3. Şirket-i a'mal veya sanâyi şirketi: İki veya daha fazla sanat sâhipleri başkasından iş kabul edip ücretini veya bir fabrika kurup îmâlât kârını taksim etmek sûretiyle kurulan bir şirket çeşididir. İş, işçilik müsâvî, kâr farklı olabilir. Şirkete dışardan sipârişlerin kabul edilmesi, iş alınması, satış yapılması her ortak tarafından yapılabilir. Zarara ve kazanca, şirket sözleşmesindeki oran dâhilinde ortaklar iştirâk ederler, sanâyi şirketi, musâvât veya inân şirketi şeklinde olabilir.

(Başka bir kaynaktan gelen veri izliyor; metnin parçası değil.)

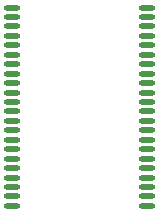
<source format=gtp>
%FSLAX25Y25*%
%MOIN*%
G70*
G01*
G75*
G04 Layer_Color=8421504*
%ADD10O,0.05512X0.01969*%
%ADD11C,0.00800*%
%ADD12C,0.05906*%
%ADD13R,0.05906X0.05906*%
%ADD14R,0.05906X0.05906*%
%ADD15C,0.00984*%
%ADD16C,0.02362*%
%ADD17C,0.00787*%
%ADD18C,0.01000*%
D10*
X77559Y133071D02*
D03*
Y129921D02*
D03*
Y126772D02*
D03*
Y123622D02*
D03*
Y120472D02*
D03*
Y117323D02*
D03*
Y114173D02*
D03*
Y111024D02*
D03*
Y107874D02*
D03*
Y104724D02*
D03*
Y101575D02*
D03*
Y98425D02*
D03*
Y95276D02*
D03*
Y92126D02*
D03*
Y88976D02*
D03*
Y85827D02*
D03*
Y82677D02*
D03*
Y79528D02*
D03*
Y76378D02*
D03*
Y73228D02*
D03*
Y70079D02*
D03*
Y66929D02*
D03*
X122441Y133071D02*
D03*
Y129921D02*
D03*
Y126772D02*
D03*
Y123622D02*
D03*
Y120472D02*
D03*
Y117323D02*
D03*
Y114173D02*
D03*
Y111024D02*
D03*
Y107874D02*
D03*
Y104724D02*
D03*
Y101575D02*
D03*
Y98425D02*
D03*
Y95276D02*
D03*
Y92126D02*
D03*
Y88976D02*
D03*
Y85827D02*
D03*
Y82677D02*
D03*
Y79528D02*
D03*
Y76378D02*
D03*
Y73228D02*
D03*
Y70079D02*
D03*
Y66929D02*
D03*
M02*

</source>
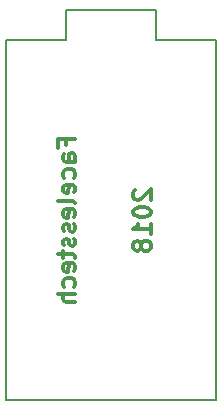
<source format=gbr>
G04 #@! TF.GenerationSoftware,KiCad,Pcbnew,5.0.2+dfsg1-1~bpo9+1*
G04 #@! TF.CreationDate,2018-12-22T15:32:15+00:00*
G04 #@! TF.ProjectId,arduino_controller,61726475-696e-46f5-9f63-6f6e74726f6c,rev?*
G04 #@! TF.SameCoordinates,Original*
G04 #@! TF.FileFunction,Legend,Bot*
G04 #@! TF.FilePolarity,Positive*
%FSLAX46Y46*%
G04 Gerber Fmt 4.6, Leading zero omitted, Abs format (unit mm)*
G04 Created by KiCad (PCBNEW 5.0.2+dfsg1-1~bpo9+1) date Sat 22 Dec 2018 15:32:15 GMT*
%MOMM*%
%LPD*%
G01*
G04 APERTURE LIST*
%ADD10C,0.300000*%
%ADD11C,0.150000*%
G04 APERTURE END LIST*
D10*
X51899428Y-163925571D02*
X51828000Y-163997000D01*
X51756571Y-164139857D01*
X51756571Y-164497000D01*
X51828000Y-164639857D01*
X51899428Y-164711285D01*
X52042285Y-164782714D01*
X52185142Y-164782714D01*
X52399428Y-164711285D01*
X53256571Y-163854142D01*
X53256571Y-164782714D01*
X51756571Y-165711285D02*
X51756571Y-165854142D01*
X51828000Y-165997000D01*
X51899428Y-166068428D01*
X52042285Y-166139857D01*
X52328000Y-166211285D01*
X52685142Y-166211285D01*
X52970857Y-166139857D01*
X53113714Y-166068428D01*
X53185142Y-165997000D01*
X53256571Y-165854142D01*
X53256571Y-165711285D01*
X53185142Y-165568428D01*
X53113714Y-165497000D01*
X52970857Y-165425571D01*
X52685142Y-165354142D01*
X52328000Y-165354142D01*
X52042285Y-165425571D01*
X51899428Y-165497000D01*
X51828000Y-165568428D01*
X51756571Y-165711285D01*
X53256571Y-167639857D02*
X53256571Y-166782714D01*
X53256571Y-167211285D02*
X51756571Y-167211285D01*
X51970857Y-167068428D01*
X52113714Y-166925571D01*
X52185142Y-166782714D01*
X52399428Y-168497000D02*
X52328000Y-168354142D01*
X52256571Y-168282714D01*
X52113714Y-168211285D01*
X52042285Y-168211285D01*
X51899428Y-168282714D01*
X51828000Y-168354142D01*
X51756571Y-168497000D01*
X51756571Y-168782714D01*
X51828000Y-168925571D01*
X51899428Y-168997000D01*
X52042285Y-169068428D01*
X52113714Y-169068428D01*
X52256571Y-168997000D01*
X52328000Y-168925571D01*
X52399428Y-168782714D01*
X52399428Y-168497000D01*
X52470857Y-168354142D01*
X52542285Y-168282714D01*
X52685142Y-168211285D01*
X52970857Y-168211285D01*
X53113714Y-168282714D01*
X53185142Y-168354142D01*
X53256571Y-168497000D01*
X53256571Y-168782714D01*
X53185142Y-168925571D01*
X53113714Y-168997000D01*
X52970857Y-169068428D01*
X52685142Y-169068428D01*
X52542285Y-168997000D01*
X52470857Y-168925571D01*
X52399428Y-168782714D01*
X46057357Y-160104142D02*
X46057357Y-159604142D01*
X46843071Y-159604142D02*
X45343071Y-159604142D01*
X45343071Y-160318428D01*
X46843071Y-161532714D02*
X46057357Y-161532714D01*
X45914500Y-161461285D01*
X45843071Y-161318428D01*
X45843071Y-161032714D01*
X45914500Y-160889857D01*
X46771642Y-161532714D02*
X46843071Y-161389857D01*
X46843071Y-161032714D01*
X46771642Y-160889857D01*
X46628785Y-160818428D01*
X46485928Y-160818428D01*
X46343071Y-160889857D01*
X46271642Y-161032714D01*
X46271642Y-161389857D01*
X46200214Y-161532714D01*
X46771642Y-162889857D02*
X46843071Y-162747000D01*
X46843071Y-162461285D01*
X46771642Y-162318428D01*
X46700214Y-162247000D01*
X46557357Y-162175571D01*
X46128785Y-162175571D01*
X45985928Y-162247000D01*
X45914500Y-162318428D01*
X45843071Y-162461285D01*
X45843071Y-162747000D01*
X45914500Y-162889857D01*
X46771642Y-164104142D02*
X46843071Y-163961285D01*
X46843071Y-163675571D01*
X46771642Y-163532714D01*
X46628785Y-163461285D01*
X46057357Y-163461285D01*
X45914500Y-163532714D01*
X45843071Y-163675571D01*
X45843071Y-163961285D01*
X45914500Y-164104142D01*
X46057357Y-164175571D01*
X46200214Y-164175571D01*
X46343071Y-163461285D01*
X46843071Y-165032714D02*
X46771642Y-164889857D01*
X46628785Y-164818428D01*
X45343071Y-164818428D01*
X46771642Y-166175571D02*
X46843071Y-166032714D01*
X46843071Y-165747000D01*
X46771642Y-165604142D01*
X46628785Y-165532714D01*
X46057357Y-165532714D01*
X45914500Y-165604142D01*
X45843071Y-165747000D01*
X45843071Y-166032714D01*
X45914500Y-166175571D01*
X46057357Y-166247000D01*
X46200214Y-166247000D01*
X46343071Y-165532714D01*
X46771642Y-166818428D02*
X46843071Y-166961285D01*
X46843071Y-167247000D01*
X46771642Y-167389857D01*
X46628785Y-167461285D01*
X46557357Y-167461285D01*
X46414500Y-167389857D01*
X46343071Y-167247000D01*
X46343071Y-167032714D01*
X46271642Y-166889857D01*
X46128785Y-166818428D01*
X46057357Y-166818428D01*
X45914500Y-166889857D01*
X45843071Y-167032714D01*
X45843071Y-167247000D01*
X45914500Y-167389857D01*
X46771642Y-168032714D02*
X46843071Y-168175571D01*
X46843071Y-168461285D01*
X46771642Y-168604142D01*
X46628785Y-168675571D01*
X46557357Y-168675571D01*
X46414500Y-168604142D01*
X46343071Y-168461285D01*
X46343071Y-168247000D01*
X46271642Y-168104142D01*
X46128785Y-168032714D01*
X46057357Y-168032714D01*
X45914500Y-168104142D01*
X45843071Y-168247000D01*
X45843071Y-168461285D01*
X45914500Y-168604142D01*
X45843071Y-169104142D02*
X45843071Y-169675571D01*
X45343071Y-169318428D02*
X46628785Y-169318428D01*
X46771642Y-169389857D01*
X46843071Y-169532714D01*
X46843071Y-169675571D01*
X46771642Y-170747000D02*
X46843071Y-170604142D01*
X46843071Y-170318428D01*
X46771642Y-170175571D01*
X46628785Y-170104142D01*
X46057357Y-170104142D01*
X45914500Y-170175571D01*
X45843071Y-170318428D01*
X45843071Y-170604142D01*
X45914500Y-170747000D01*
X46057357Y-170818428D01*
X46200214Y-170818428D01*
X46343071Y-170104142D01*
X46771642Y-172104142D02*
X46843071Y-171961285D01*
X46843071Y-171675571D01*
X46771642Y-171532714D01*
X46700214Y-171461285D01*
X46557357Y-171389857D01*
X46128785Y-171389857D01*
X45985928Y-171461285D01*
X45914500Y-171532714D01*
X45843071Y-171675571D01*
X45843071Y-171961285D01*
X45914500Y-172104142D01*
X46843071Y-172747000D02*
X45343071Y-172747000D01*
X46843071Y-173389857D02*
X46057357Y-173389857D01*
X45914500Y-173318428D01*
X45843071Y-173175571D01*
X45843071Y-172961285D01*
X45914500Y-172818428D01*
X45985928Y-172747000D01*
D11*
G04 #@! TO.C,U1*
X58775500Y-151239500D02*
X58775500Y-181719500D01*
X58775500Y-151239500D02*
X53695500Y-151239500D01*
X53695500Y-151239500D02*
X53695500Y-148699500D01*
X53695500Y-148699500D02*
X46075500Y-148699500D01*
X46075500Y-148699500D02*
X46075500Y-151239500D01*
X46075500Y-151239500D02*
X40995500Y-151239500D01*
X40995500Y-151239500D02*
X40995500Y-181719500D01*
X40995500Y-181719500D02*
X58775500Y-181719500D01*
G04 #@! TD*
M02*

</source>
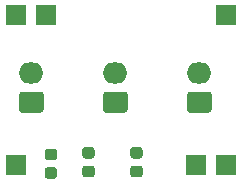
<source format=gbr>
G04 #@! TF.GenerationSoftware,KiCad,Pcbnew,(5.1.6)-1*
G04 #@! TF.CreationDate,2020-11-03T09:51:37+03:00*
G04 #@! TF.ProjectId,UlTi_driver_ext_board,556c5469-5f64-4726-9976-65725f657874,rev?*
G04 #@! TF.SameCoordinates,Original*
G04 #@! TF.FileFunction,Soldermask,Top*
G04 #@! TF.FilePolarity,Negative*
%FSLAX46Y46*%
G04 Gerber Fmt 4.6, Leading zero omitted, Abs format (unit mm)*
G04 Created by KiCad (PCBNEW (5.1.6)-1) date 2020-11-03 09:51:37*
%MOMM*%
%LPD*%
G01*
G04 APERTURE LIST*
%ADD10O,2.100000X1.800000*%
%ADD11R,1.800000X1.800000*%
G04 APERTURE END LIST*
D10*
X155829000Y-98846000D03*
G36*
G01*
X156614294Y-102246000D02*
X155043706Y-102246000D01*
G75*
G02*
X154779000Y-101981294I0J264706D01*
G01*
X154779000Y-100710706D01*
G75*
G02*
X155043706Y-100446000I264706J0D01*
G01*
X156614294Y-100446000D01*
G75*
G02*
X156879000Y-100710706I0J-264706D01*
G01*
X156879000Y-101981294D01*
G75*
G02*
X156614294Y-102246000I-264706J0D01*
G01*
G37*
X148717000Y-98846000D03*
G36*
G01*
X149502294Y-102246000D02*
X147931706Y-102246000D01*
G75*
G02*
X147667000Y-101981294I0J264706D01*
G01*
X147667000Y-100710706D01*
G75*
G02*
X147931706Y-100446000I264706J0D01*
G01*
X149502294Y-100446000D01*
G75*
G02*
X149767000Y-100710706I0J-264706D01*
G01*
X149767000Y-101981294D01*
G75*
G02*
X149502294Y-102246000I-264706J0D01*
G01*
G37*
X141605000Y-98846000D03*
G36*
G01*
X142390294Y-102246000D02*
X140819706Y-102246000D01*
G75*
G02*
X140555000Y-101981294I0J264706D01*
G01*
X140555000Y-100710706D01*
G75*
G02*
X140819706Y-100446000I264706J0D01*
G01*
X142390294Y-100446000D01*
G75*
G02*
X142655000Y-100710706I0J-264706D01*
G01*
X142655000Y-101981294D01*
G75*
G02*
X142390294Y-102246000I-264706J0D01*
G01*
G37*
D11*
X140335000Y-93980000D03*
X158115000Y-93980000D03*
X142875000Y-93980000D03*
X158115000Y-106680000D03*
X155575000Y-106680000D03*
X140335000Y-106680000D03*
G36*
G01*
X150213750Y-106726000D02*
X150776250Y-106726000D01*
G75*
G02*
X151020000Y-106969750I0J-243750D01*
G01*
X151020000Y-107457250D01*
G75*
G02*
X150776250Y-107701000I-243750J0D01*
G01*
X150213750Y-107701000D01*
G75*
G02*
X149970000Y-107457250I0J243750D01*
G01*
X149970000Y-106969750D01*
G75*
G02*
X150213750Y-106726000I243750J0D01*
G01*
G37*
G36*
G01*
X150213750Y-105151000D02*
X150776250Y-105151000D01*
G75*
G02*
X151020000Y-105394750I0J-243750D01*
G01*
X151020000Y-105882250D01*
G75*
G02*
X150776250Y-106126000I-243750J0D01*
G01*
X150213750Y-106126000D01*
G75*
G02*
X149970000Y-105882250I0J243750D01*
G01*
X149970000Y-105394750D01*
G75*
G02*
X150213750Y-105151000I243750J0D01*
G01*
G37*
G36*
G01*
X146149750Y-106726000D02*
X146712250Y-106726000D01*
G75*
G02*
X146956000Y-106969750I0J-243750D01*
G01*
X146956000Y-107457250D01*
G75*
G02*
X146712250Y-107701000I-243750J0D01*
G01*
X146149750Y-107701000D01*
G75*
G02*
X145906000Y-107457250I0J243750D01*
G01*
X145906000Y-106969750D01*
G75*
G02*
X146149750Y-106726000I243750J0D01*
G01*
G37*
G36*
G01*
X146149750Y-105151000D02*
X146712250Y-105151000D01*
G75*
G02*
X146956000Y-105394750I0J-243750D01*
G01*
X146956000Y-105882250D01*
G75*
G02*
X146712250Y-106126000I-243750J0D01*
G01*
X146149750Y-106126000D01*
G75*
G02*
X145906000Y-105882250I0J243750D01*
G01*
X145906000Y-105394750D01*
G75*
G02*
X146149750Y-105151000I243750J0D01*
G01*
G37*
G36*
G01*
X142974750Y-106853000D02*
X143537250Y-106853000D01*
G75*
G02*
X143781000Y-107096750I0J-243750D01*
G01*
X143781000Y-107584250D01*
G75*
G02*
X143537250Y-107828000I-243750J0D01*
G01*
X142974750Y-107828000D01*
G75*
G02*
X142731000Y-107584250I0J243750D01*
G01*
X142731000Y-107096750D01*
G75*
G02*
X142974750Y-106853000I243750J0D01*
G01*
G37*
G36*
G01*
X142974750Y-105278000D02*
X143537250Y-105278000D01*
G75*
G02*
X143781000Y-105521750I0J-243750D01*
G01*
X143781000Y-106009250D01*
G75*
G02*
X143537250Y-106253000I-243750J0D01*
G01*
X142974750Y-106253000D01*
G75*
G02*
X142731000Y-106009250I0J243750D01*
G01*
X142731000Y-105521750D01*
G75*
G02*
X142974750Y-105278000I243750J0D01*
G01*
G37*
M02*

</source>
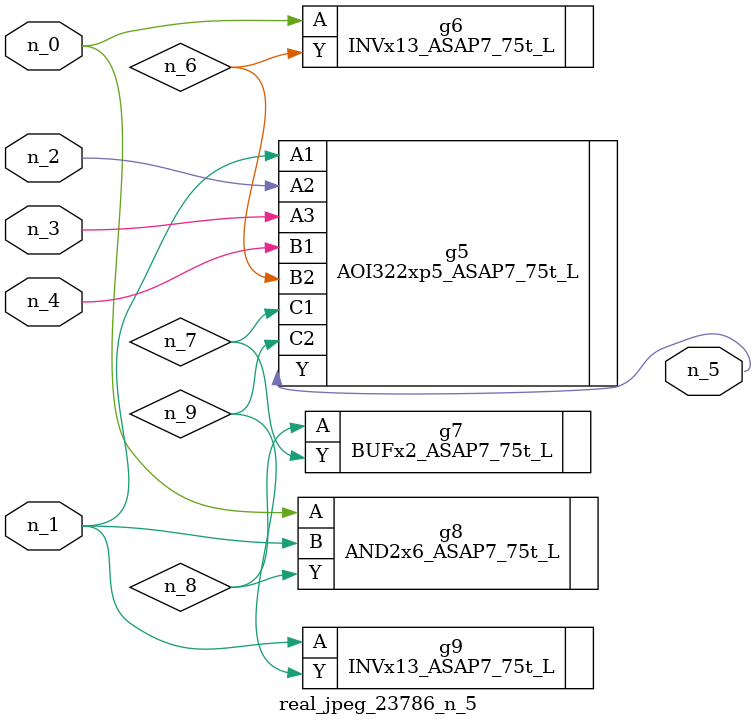
<source format=v>
module real_jpeg_23786_n_5 (n_4, n_0, n_1, n_2, n_3, n_5);

input n_4;
input n_0;
input n_1;
input n_2;
input n_3;

output n_5;

wire n_8;
wire n_6;
wire n_7;
wire n_9;

INVx13_ASAP7_75t_L g6 ( 
.A(n_0),
.Y(n_6)
);

AND2x6_ASAP7_75t_L g8 ( 
.A(n_0),
.B(n_1),
.Y(n_8)
);

AOI322xp5_ASAP7_75t_L g5 ( 
.A1(n_1),
.A2(n_2),
.A3(n_3),
.B1(n_4),
.B2(n_6),
.C1(n_7),
.C2(n_9),
.Y(n_5)
);

INVx13_ASAP7_75t_L g9 ( 
.A(n_1),
.Y(n_9)
);

BUFx2_ASAP7_75t_L g7 ( 
.A(n_8),
.Y(n_7)
);


endmodule
</source>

4. İ'tibâr (Kredi) şirketi: Sermâyesiz olup, halk arasında emniyet ve îtibârlarıyla veresiye mal alıp, satmak üzere kurulan şirkettir. Kâr, malın helâkı veya ziyandaki tazmin nispeti şartına göre taksim edilir.

5. Mudârebe şirketi: Ortaklardan bir kısmı sermâye vermek, bir kısmı da iş yapmak üzere kurulan şirket nevidir. Kâr, önceden sözleşilen oranda paylaşılır. Sermâye, iş yapanlarda emânettir. Telef olursa ödemezler. Sermâye verenler iş yapamaz. Sermâyenin altın, gümüş veya geçer akçe olması lâzımdır.

6. Müzâre'a şirketi: Harman yapılan şeyleri yetiştirmek için tarla (arâzi, toprak) bir kişiden, işçilik diğerinden olmak ve mahsulü, sözleşilen nispette paylaşmak üzere, iki kişi arasında kurulan bir şirket çeşididir.

7. Müsakât şirketi: Bağda üzüm, bahçelerde meyve ve bostanlarda sebze yetiştirmek için toprak sâhibiyle çalışacak kimse arasında yapılan bir şirket nevidir. Çalışan hastalanırsa şirket bozulur. Müzâre'a şirketi gibidir. Ağaç dikip yetiştirmek için şirket kurulmaz. Eğer kurulursa yetişen ağaçlar, toprak sâhibinin olup, çalışana ücret verilir.

İslâm hukûkuna göre vekil tutulması uygun olmayan şeylerde meselâ; odun, ot toplamak, yemek için avlamak, su dağıtmak için ve dağlardaki sâhipsiz ağaçlardan meyve toplamak ve umûma (halka) serbest olan yerden tuz, mâden çıkarmak ve böyle topraklardan yapılmış tuğla ve kiremidi pişirmek gibi serbest olan şeyleri yapmak için şirket kurulamaz. Bu gibi yerlerde herkesin topladığı kendisinin olur. Yardım eden olursa ona ücret verir ve ücret toplanan şeyin değerinin yarısını geçmez.